O músico Gabriel Muzak disse ter receio de que as “gangues reacionárias” tomem o poder na marra. “Na marra eles não vão tomar. Tem muita gente, como eu, que não está aqui por questões partidárias ou para defender um lado de uma polarização, mas porque acha importante para o fortalecimento da democracia, para que as leis que regem a gente não sejam atropeladas por interesses maiores do que isso que não está sendo mostrado”. Ele fez críticas ao governo, principalmente à pouca atenção dada à sustentabilidade e a relação com o agronegócio.
Integrante do Associação Brasileira de Geólogos de Petróleo, Silvia Anjos afirmou que a disputa política que o Brasil vive atualmente está diretamente relacionada à exploração do pré-sal.
"Toda essa oposição fala em corrupção, mas os interesses reais são econômicos. É o pré-sal, o petróleo. Estamos vivendo uma primavera árabe, sem guerra e sem sangue, mas pela luta da mídia, que está comprada e interessada em entregar nosso patrimônio. A mudança [no marco regulatório do pré-sal] foi proposta pelo senador José Serra (PSDB-SP). A Dilma tem chance de vetar, mas a oposição quer entregar".
Participação de jovens
Durante a manifestação, integrantes do grupo Levante Popular da Juventude cantavam, dançavam e reproduziam o grito mais frequente no ato: “Não vai ter golpe!”. A estudante de direito da Universidade Federal do Rio de Janeiro (UFRJ), Vitória Lessa, 18 anos, disse que o movimento nasceu da luta campesina e da necessidade de organizar o jovem da cidade, do campo e da favela e das universidades. O levante é um movimento nacional e foi representado na manifestação por integrantes do Rio de Janeiro. Vitória contou ainda que a manifestação cultural que costumam desenvolver é uma forma de se aproximar dos jovens.
“Como o levante nasceu para organizar a juventude, a gente entendeu que, para fazer política, precisava ser de um jeito diferente, porque a política que todo mundo estava fazendo não estava atraindo os jovens a nenhum lugar. Então, a gente viu que para fazer política e dialogar com a juventude, era preciso ter música, cultura, agitação, por isso, é que isso é a nossa cara.”

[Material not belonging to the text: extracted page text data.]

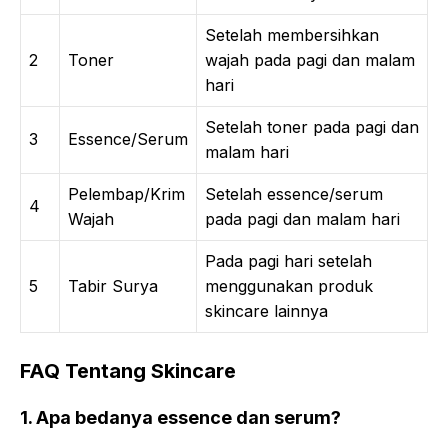
Setelah membersihkan
2
Toner
wajah pada pagi dan malam
hari
Setelah toner pada pagi dan
3
Essence/Serum
malam hari
Pelembap/Krim
Setelah essence/serum
4
Wajah
pada pagi dan malam hari
Pada pagi hari setelah
5
Tabir Surya
menggunakan produk
skincare lainnya
FAQ Tentang Skincare
1. Apa bedanya essence dan serum?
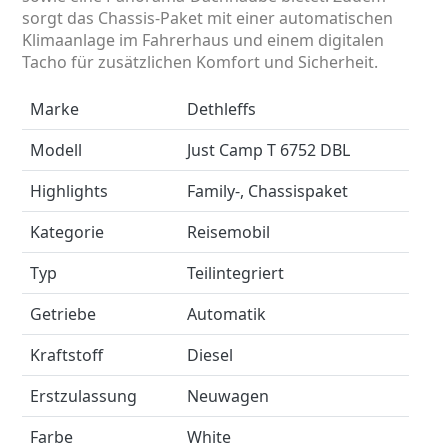
sorgt das Chassis-Paket mit einer automatischen
Klimaanlage im Fahrerhaus und einem digitalen
Tacho für zusätzlichen Komfort und Sicherheit.
Marke
Dethleffs
Modell
Just Camp T 6752 DBL
Highlights
Family-, Chassispaket
Kategorie
Reisemobil
Typ
Teilintegriert
Getriebe
Automatik
Kraftstoff
Diesel
Erstzulassung
Neuwagen
Farbe
White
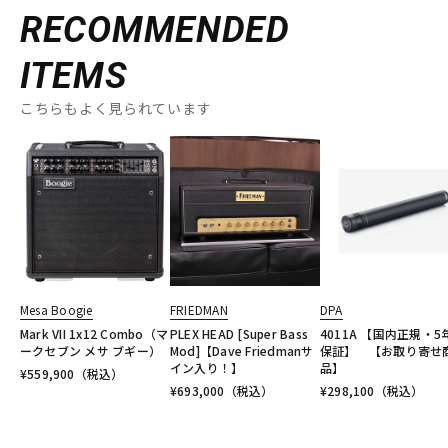
RECOMMENDED
ITEMS
こちらもよく見られています
Mesa Boogie
FRIEDMAN
DPA
Mark VII 1x12 Combo（マ
PLEX HEAD [Super Bass
4011A 【国内正規・5
ークセブン メサ ブギー）
Mod]【Dave Friedmanサ
保証】 【お取り寄せ
イン入り！】
品】
¥
559,900
（税込）
¥
693,000
（税込）
¥
298,100
（税込）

O jornalista argentino Andrés Flores, 27 anos, estava fazendo gravações para a Mídia Ninja em espanhol. Ele trabalhava na Rádio Nacional da Argentina, mas saiu da emissora com a mudança de governo argentino. O jornalista chegou ao Brasil há quatro dias e vai passar um mês no Rio. “Agora estou aqui fazendo a cobertura para contar o que acontece na manifestação em favor da democracia. Há muito interesse da Argentina no que acontece aqui, porque Brasil e Argentina são vizinhos e gigantes na região e também porque estamos preocupados com o que acontece aqui institucionalmente”.

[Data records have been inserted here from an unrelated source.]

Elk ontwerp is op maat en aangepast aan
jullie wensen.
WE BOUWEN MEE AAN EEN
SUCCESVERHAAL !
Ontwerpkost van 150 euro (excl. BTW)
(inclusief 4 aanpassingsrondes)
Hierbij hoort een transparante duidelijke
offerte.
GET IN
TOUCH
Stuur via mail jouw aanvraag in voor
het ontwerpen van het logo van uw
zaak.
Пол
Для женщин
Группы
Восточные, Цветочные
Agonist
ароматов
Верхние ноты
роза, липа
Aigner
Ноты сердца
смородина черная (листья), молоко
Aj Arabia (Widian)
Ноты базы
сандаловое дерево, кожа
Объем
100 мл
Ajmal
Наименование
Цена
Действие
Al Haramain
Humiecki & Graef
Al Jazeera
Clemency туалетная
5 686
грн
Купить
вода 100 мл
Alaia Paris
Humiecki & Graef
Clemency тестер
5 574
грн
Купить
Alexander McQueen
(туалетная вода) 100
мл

Além da frase Não vai ter Golpe!, bastante repetida pelos manifestantes, em vários momentos o coro foi forte pedindo a saída do deputado Eduardo Cunha da presidência da Câmara e criticando a TV Globo.
No palco, o diretor de teatro Aderbal Freire Filho disse que, desde 1964 está junto com o povo em defesa da democracia. “Os companheiros que estavam comigo, muitos já morreram e muitos foram vítimas, sofreram e muitos sofreram com certa passividade. Não podemos ser passivos, porque eles não são. Eles são uns mosquitos que picam e querem paralisar o Brasil. Tudo é feito para isso. Tudo é uma farsa. Nós do teatro sabemos quando é uma farsa e o que está acontecendo é uma farsa”, discursou.
Para o diretor de teatro, integrantes da direita usam a corrupção como bandeira para esconder objetivos políticos. “Todos somos contra a corrupção. Isso é uma farsa, mas temos que estar atentos, porque também sabemos que isso pode virar uma tragédia”, disse. “Os artistas, o teatro, o cinema, o povo, os brasileiros não vão deixar que esta tragédia aconteça.”
Muitas pessoas ocuparam também a escadaria e a frente da Assembleia Legislativa do Estado do Rio de Janeiro (Alerj), ao lado da Praça 15. Por volta das 20h a praça começou a se esvaziar.